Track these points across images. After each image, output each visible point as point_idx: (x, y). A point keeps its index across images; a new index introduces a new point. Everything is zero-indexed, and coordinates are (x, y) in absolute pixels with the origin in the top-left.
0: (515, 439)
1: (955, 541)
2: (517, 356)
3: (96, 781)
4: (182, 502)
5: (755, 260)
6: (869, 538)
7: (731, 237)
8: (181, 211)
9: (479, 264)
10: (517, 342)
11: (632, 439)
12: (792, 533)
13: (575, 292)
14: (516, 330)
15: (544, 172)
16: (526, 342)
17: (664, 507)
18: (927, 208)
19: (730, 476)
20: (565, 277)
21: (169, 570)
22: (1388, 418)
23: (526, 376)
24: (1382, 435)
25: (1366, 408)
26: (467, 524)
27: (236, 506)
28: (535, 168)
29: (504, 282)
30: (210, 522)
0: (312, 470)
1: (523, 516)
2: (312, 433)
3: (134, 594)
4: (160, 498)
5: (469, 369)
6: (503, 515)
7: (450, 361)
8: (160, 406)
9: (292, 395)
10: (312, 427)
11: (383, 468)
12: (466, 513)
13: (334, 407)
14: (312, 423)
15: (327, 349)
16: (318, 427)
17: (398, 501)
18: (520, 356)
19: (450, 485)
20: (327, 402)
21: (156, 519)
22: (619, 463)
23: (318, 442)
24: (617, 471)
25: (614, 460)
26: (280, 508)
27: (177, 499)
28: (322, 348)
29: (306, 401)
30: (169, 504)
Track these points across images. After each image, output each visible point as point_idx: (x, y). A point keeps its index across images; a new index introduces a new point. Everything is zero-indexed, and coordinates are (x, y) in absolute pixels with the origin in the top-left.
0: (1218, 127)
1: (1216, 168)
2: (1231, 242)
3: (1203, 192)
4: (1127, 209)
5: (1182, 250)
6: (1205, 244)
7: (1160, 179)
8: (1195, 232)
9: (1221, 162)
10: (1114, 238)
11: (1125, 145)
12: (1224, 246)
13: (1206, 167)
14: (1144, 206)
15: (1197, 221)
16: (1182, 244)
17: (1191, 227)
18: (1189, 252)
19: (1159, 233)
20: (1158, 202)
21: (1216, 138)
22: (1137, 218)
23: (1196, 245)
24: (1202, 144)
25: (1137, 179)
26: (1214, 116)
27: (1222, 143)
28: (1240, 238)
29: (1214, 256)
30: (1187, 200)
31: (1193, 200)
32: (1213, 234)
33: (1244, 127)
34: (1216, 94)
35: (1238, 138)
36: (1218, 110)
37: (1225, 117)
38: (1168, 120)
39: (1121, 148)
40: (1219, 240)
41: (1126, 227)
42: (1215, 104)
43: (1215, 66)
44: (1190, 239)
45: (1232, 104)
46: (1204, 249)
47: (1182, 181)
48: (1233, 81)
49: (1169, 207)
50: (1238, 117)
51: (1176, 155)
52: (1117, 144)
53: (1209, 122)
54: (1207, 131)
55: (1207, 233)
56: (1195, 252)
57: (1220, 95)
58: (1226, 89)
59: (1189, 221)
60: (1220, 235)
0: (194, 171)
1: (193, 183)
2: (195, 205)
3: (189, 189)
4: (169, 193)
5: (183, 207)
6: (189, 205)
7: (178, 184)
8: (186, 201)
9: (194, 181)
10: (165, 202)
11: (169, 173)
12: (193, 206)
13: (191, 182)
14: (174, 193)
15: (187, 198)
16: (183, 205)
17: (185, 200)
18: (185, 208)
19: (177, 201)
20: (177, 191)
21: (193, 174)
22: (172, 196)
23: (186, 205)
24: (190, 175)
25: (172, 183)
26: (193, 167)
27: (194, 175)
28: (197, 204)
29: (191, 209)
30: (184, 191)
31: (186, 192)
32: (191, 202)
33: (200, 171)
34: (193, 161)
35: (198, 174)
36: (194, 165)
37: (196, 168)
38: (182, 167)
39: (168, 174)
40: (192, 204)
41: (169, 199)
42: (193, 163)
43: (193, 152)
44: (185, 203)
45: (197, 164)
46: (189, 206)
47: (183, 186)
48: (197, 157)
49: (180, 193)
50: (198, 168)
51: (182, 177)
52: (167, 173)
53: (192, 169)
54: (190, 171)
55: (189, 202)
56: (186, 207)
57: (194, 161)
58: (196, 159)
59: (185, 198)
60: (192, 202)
#####
Instructions for the task - Reproduce the entries exactly as they appear.

Exercise result -
Track these points across images. After each image, output each visible point as point_idx: (x, y). A point keeps its index across images; a new index introduces a new point. Everything is zero-indexed, and coordinates are (x, y) in absolute pixels with the origin in the top-left.
0: (515, 439)
1: (955, 541)
2: (517, 356)
3: (96, 781)
4: (182, 502)
5: (755, 260)
6: (869, 538)
7: (731, 237)
8: (181, 211)
9: (479, 264)
10: (517, 342)
11: (632, 439)
12: (792, 533)
13: (575, 292)
14: (516, 330)
15: (544, 172)
16: (526, 342)
17: (664, 507)
18: (927, 208)
19: (730, 476)
20: (565, 277)
21: (169, 570)
22: (1388, 418)
23: (526, 376)
24: (1382, 435)
25: (1366, 408)
26: (467, 524)
27: (236, 506)
28: (535, 168)
29: (504, 282)
30: (210, 522)
0: (312, 470)
1: (523, 516)
2: (312, 433)
3: (134, 594)
4: (160, 498)
5: (469, 369)
6: (503, 515)
7: (450, 361)
8: (160, 406)
9: (292, 395)
10: (312, 427)
11: (383, 468)
12: (466, 513)
13: (334, 407)
14: (312, 423)
15: (327, 349)
16: (318, 427)
17: (398, 501)
18: (520, 356)
19: (450, 485)
20: (327, 402)
21: (156, 519)
22: (619, 463)
23: (318, 442)
24: (617, 471)
25: (614, 460)
26: (280, 508)
27: (177, 499)
28: (322, 348)
29: (306, 401)
30: (169, 504)
Track these points across images. After each image, output each visible point as point_idx: (x, y). A point keeps its index across images; a new index introduces a new point. Everything is zero-indexed, and coordinates are (x, y) in absolute pixels with the origin in the top-left.
0: (1218, 127)
1: (1216, 168)
2: (1231, 242)
3: (1203, 192)
4: (1127, 209)
5: (1182, 250)
6: (1205, 244)
7: (1160, 179)
8: (1195, 232)
9: (1221, 162)
10: (1114, 238)
11: (1125, 145)
12: (1224, 246)
13: (1206, 167)
14: (1144, 206)
15: (1197, 221)
16: (1182, 244)
17: (1191, 227)
18: (1189, 252)
19: (1159, 233)
20: (1158, 202)
21: (1216, 138)
22: (1137, 218)
23: (1196, 245)
24: (1202, 144)
25: (1137, 179)
26: (1214, 116)
27: (1222, 143)
28: (1240, 238)
29: (1214, 256)
30: (1187, 200)
31: (1193, 200)
32: (1213, 234)
33: (1244, 127)
34: (1216, 94)
35: (1238, 138)
36: (1218, 110)
37: (1225, 117)
38: (1168, 120)
39: (1121, 148)
40: (1219, 240)
41: (1126, 227)
42: (1215, 104)
43: (1215, 66)
44: (1190, 239)
45: (1232, 104)
46: (1204, 249)
47: (1182, 181)
48: (1233, 81)
49: (1169, 207)
50: (1238, 117)
51: (1176, 155)
52: (1117, 144)
53: (1209, 122)
54: (1207, 131)
55: (1207, 233)
56: (1195, 252)
57: (1220, 95)
58: (1226, 89)
59: (1189, 221)
60: (1220, 235)
0: (194, 171)
1: (193, 183)
2: (195, 205)
3: (189, 189)
4: (169, 193)
5: (183, 207)
6: (189, 205)
7: (178, 184)
8: (186, 201)
9: (194, 181)
10: (165, 202)
11: (169, 173)
12: (193, 206)
13: (191, 182)
14: (174, 193)
15: (187, 198)
16: (183, 205)
17: (185, 200)
18: (185, 208)
19: (177, 201)
20: (177, 191)
21: (193, 174)
22: (172, 196)
23: (186, 205)
24: (190, 175)
25: (172, 183)
26: (193, 167)
27: (194, 175)
28: (197, 204)
29: (191, 209)
30: (184, 191)
31: (186, 192)
32: (191, 202)
33: (200, 171)
34: (193, 161)
35: (198, 174)
36: (194, 165)
37: (196, 168)
38: (182, 167)
39: (168, 174)
40: (192, 204)
41: (169, 199)
42: (193, 163)
43: (193, 152)
44: (185, 203)
45: (197, 164)
46: (189, 206)
47: (183, 186)
48: (197, 157)
49: (180, 193)
50: (198, 168)
51: (182, 177)
52: (167, 173)
53: (192, 169)
54: (190, 171)
55: (189, 202)
56: (186, 207)
57: (194, 161)
58: (196, 159)
59: (185, 198)
60: (192, 202)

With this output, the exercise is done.